Activity: Search the data for the word "European" and copy every line where it occurs.
START Data to process
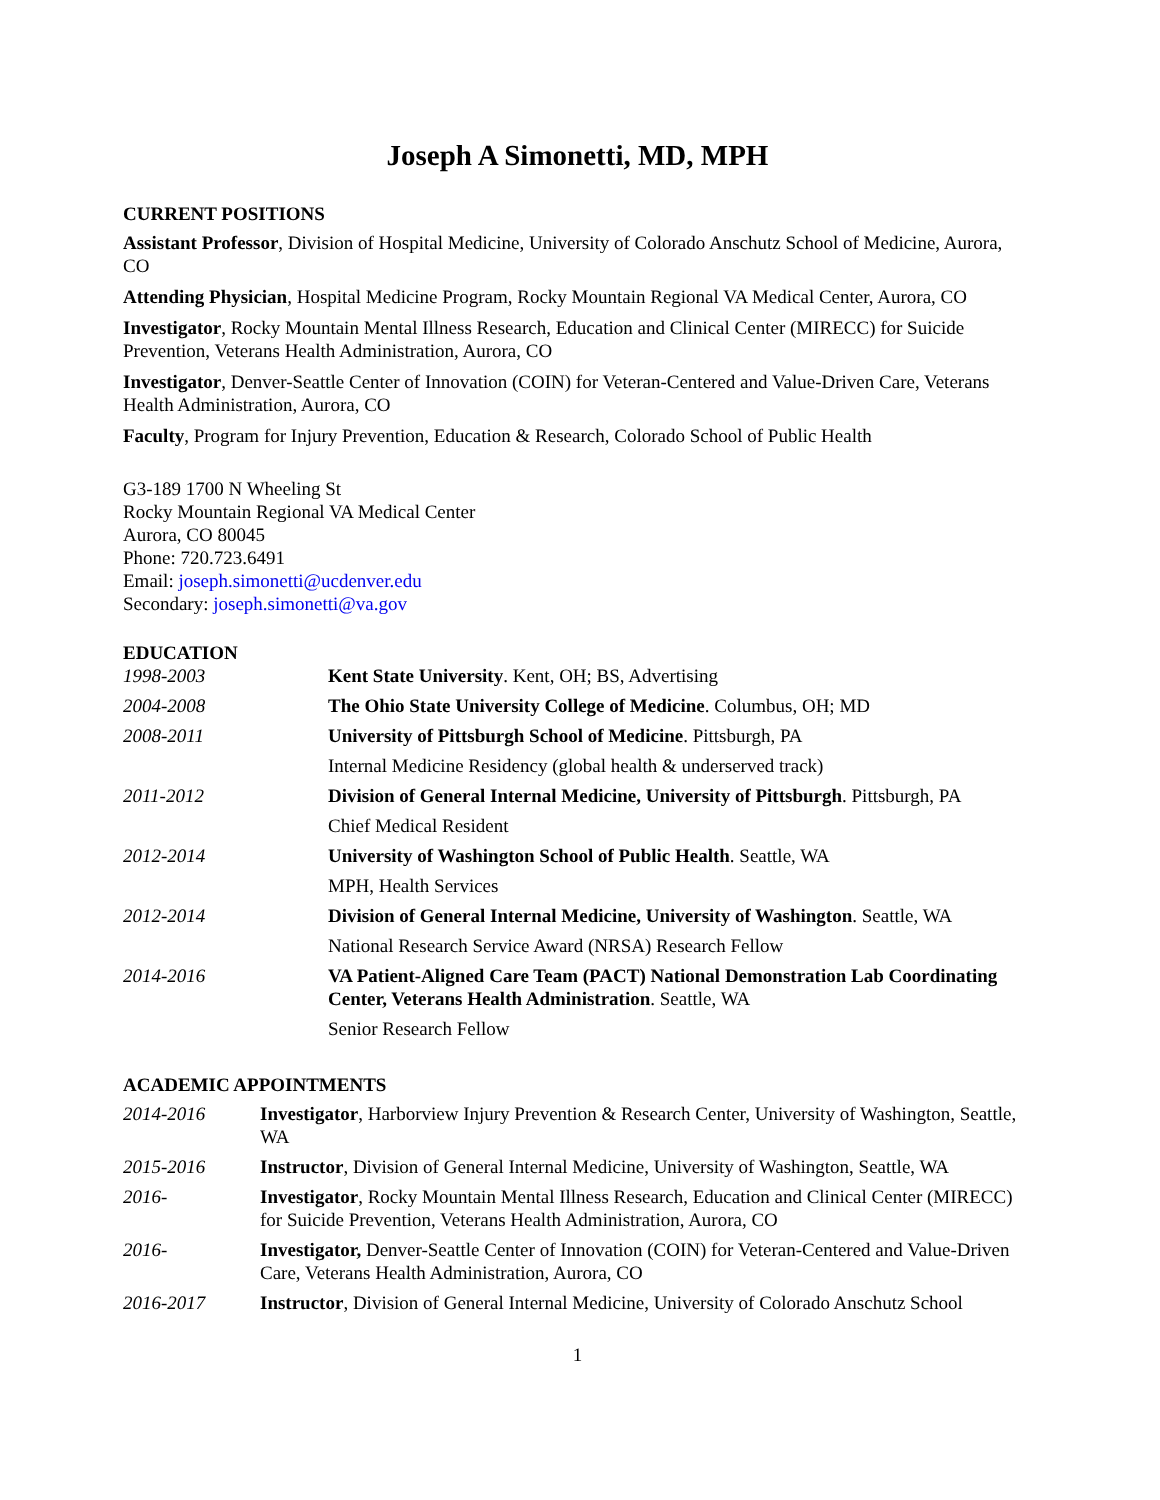Joseph A Simonetti, MD, MPH
CURRENT POSITIONS
Assistant Professor, Division of Hospital Medicine, University of Colorado Anschutz School of Medicine, Aurora, CO
Attending Physician, Hospital Medicine Program, Rocky Mountain Regional VA Medical Center, Aurora, CO
Investigator, Rocky Mountain Mental Illness Research, Education and Clinical Center (MIRECC) for Suicide Prevention, Veterans Health Administration, Aurora, CO
Investigator, Denver-Seattle Center of Innovation (COIN) for Veteran-Centered and Value-Driven Care, Veterans Health Administration, Aurora, CO
Faculty, Program for Injury Prevention, Education & Research, Colorado School of Public Health
G3-189 1700 N Wheeling St
Rocky Mountain Regional VA Medical Center
Aurora, CO 80045
Phone: 720.723.6491
Email: joseph.simonetti@ucdenver.edu
Secondary: joseph.simonetti@va.gov
EDUCATION
| 1998-2003 | Kent State University . Kent, OH; BS, Advertising |
| 2004-2008 | The Ohio State University College of Medicine . Columbus, OH; MD |
| 2008-2011 | University of Pittsburgh School of Medicine . Pittsburgh, PA |
| | Internal Medicine Residency (global health & underserved track) |
| 2011-2012 | Division of General Internal Medicine, University of Pittsburgh . Pittsburgh, PA |
| | Chief Medical Resident |
| 2012-2014 | University of Washington School of Public Health . Seattle, WA |
| | MPH, Health Services |
| 2012-2014 | Division of General Internal Medicine, University of Washington . Seattle, WA |
| | National Research Service Award (NRSA) Research Fellow |
| 2014-2016 | VA Patient-Aligned Care Team (PACT) National Demonstration Lab Coordinating Center, Veterans Health Administration . Seattle, WA |
| | Senior Research Fellow |
ACADEMIC APPOINTMENTS
| 2014-2016 | Investigator , Harborview Injury Prevention & Research Center, University of Washington, Seattle, WA |
| 2015-2016 | Instructor , Division of General Internal Medicine, University of Washington, Seattle, WA |
| 2016- | Investigator , Rocky Mountain Mental Illness Research, Education and Clinical Center (MIRECC) for Suicide Prevention, Veterans Health Administration, Aurora, CO |
| 2016- | Investigator, Denver-Seattle Center of Innovation (COIN) for Veteran-Centered and Value-Driven Care, Veterans Health Administration, Aurora, CO |
| 2016-2017 | Instructor , Division of General Internal Medicine, University of Colorado Anschutz School |
1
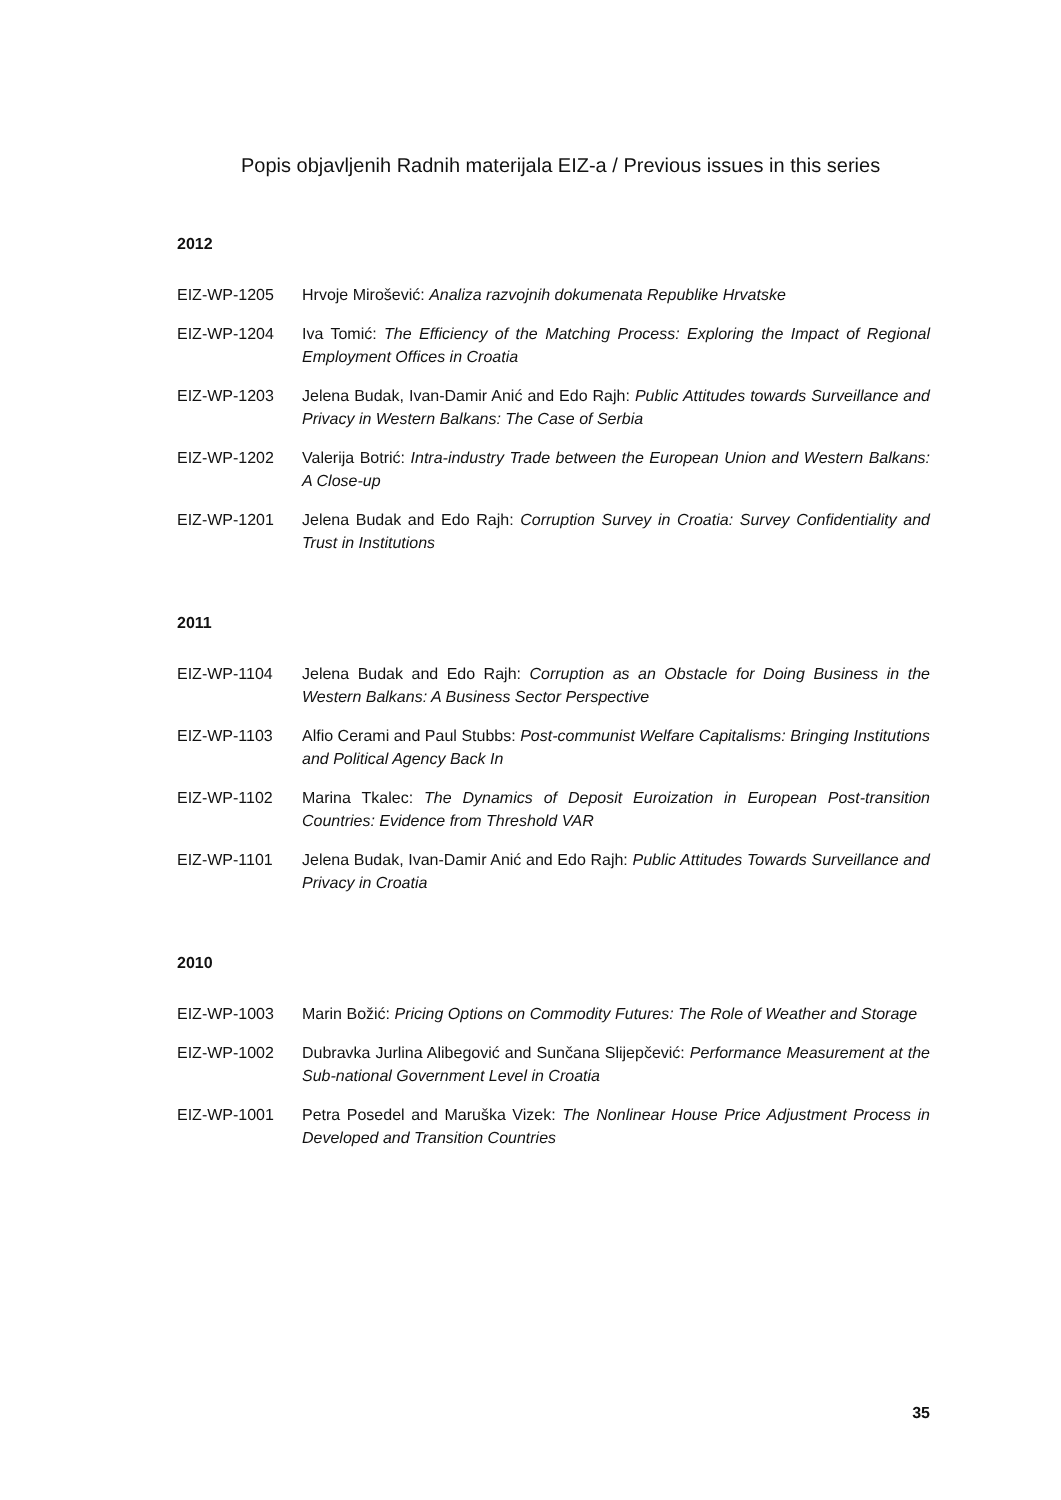Popis objavljenih Radnih materijala EIZ-a / Previous issues in this series
2012
EIZ-WP-1205 Hrvoje Mirošević: Analiza razvojnih dokumenata Republike Hrvatske
EIZ-WP-1204 Iva Tomić: The Efficiency of the Matching Process: Exploring the Impact of Regional Employment Offices in Croatia
EIZ-WP-1203 Jelena Budak, Ivan-Damir Anić and Edo Rajh: Public Attitudes towards Surveillance and Privacy in Western Balkans: The Case of Serbia
EIZ-WP-1202 Valerija Botrić: Intra-industry Trade between the European Union and Western Balkans: A Close-up
EIZ-WP-1201 Jelena Budak and Edo Rajh: Corruption Survey in Croatia: Survey Confidentiality and Trust in Institutions
2011
EIZ-WP-1104 Jelena Budak and Edo Rajh: Corruption as an Obstacle for Doing Business in the Western Balkans: A Business Sector Perspective
EIZ-WP-1103 Alfio Cerami and Paul Stubbs: Post-communist Welfare Capitalisms: Bringing Institutions and Political Agency Back In
EIZ-WP-1102 Marina Tkalec: The Dynamics of Deposit Euroization in European Post-transition Countries: Evidence from Threshold VAR
EIZ-WP-1101 Jelena Budak, Ivan-Damir Anić and Edo Rajh: Public Attitudes Towards Surveillance and Privacy in Croatia
2010
EIZ-WP-1003 Marin Božić: Pricing Options on Commodity Futures: The Role of Weather and Storage
EIZ-WP-1002 Dubravka Jurlina Alibegović and Sunčana Slijepčević: Performance Measurement at the Sub-national Government Level in Croatia
EIZ-WP-1001 Petra Posedel and Maruška Vizek: The Nonlinear House Price Adjustment Process in Developed and Transition Countries
35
END Data to process
Reply:
EIZ-WP-1202 Valerija Botrić: Intra-industry Trade between the European Union and Western Balkans: A Close-up
EIZ-WP-1102 Marina Tkalec: The Dynamics of Deposit Euroization in European Post-transition Countries: Evidence from Threshold VAR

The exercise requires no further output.